DIRECTIVE | Pick out each line in the data below that contains the word "health" and copy it. Treat uppercase and lowercase letters as different.

BEGIN DATA

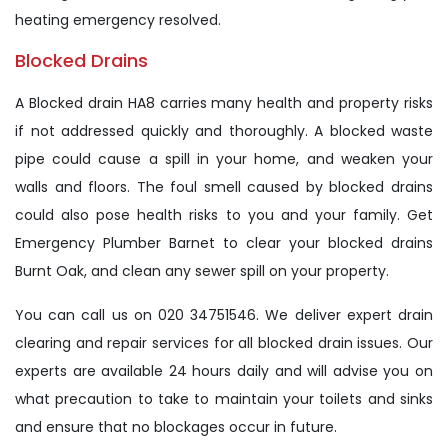
heating emergency resolved.
Blocked Drains
A Blocked drain HA8 carries many health and property risks
if not addressed quickly and thoroughly. A blocked waste
pipe could cause a spill in your home, and weaken your
walls and floors. The foul smell caused by blocked drains
could also pose health risks to you and your family. Get
Emergency Plumber Barnet to clear your blocked drains
Burnt Oak, and clean any sewer spill on your property.
You can call us on 020 34751546. We deliver expert drain
clearing and repair services for all blocked drain issues. Our
experts are available 24 hours daily and will advise you on
what precaution to take to maintain your toilets and sinks
and ensure that no blockages occur in future.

END DATA

ANSWER BOX |
A Blocked drain HA8 carries many health and property risks
could also pose health risks to you and your family. Get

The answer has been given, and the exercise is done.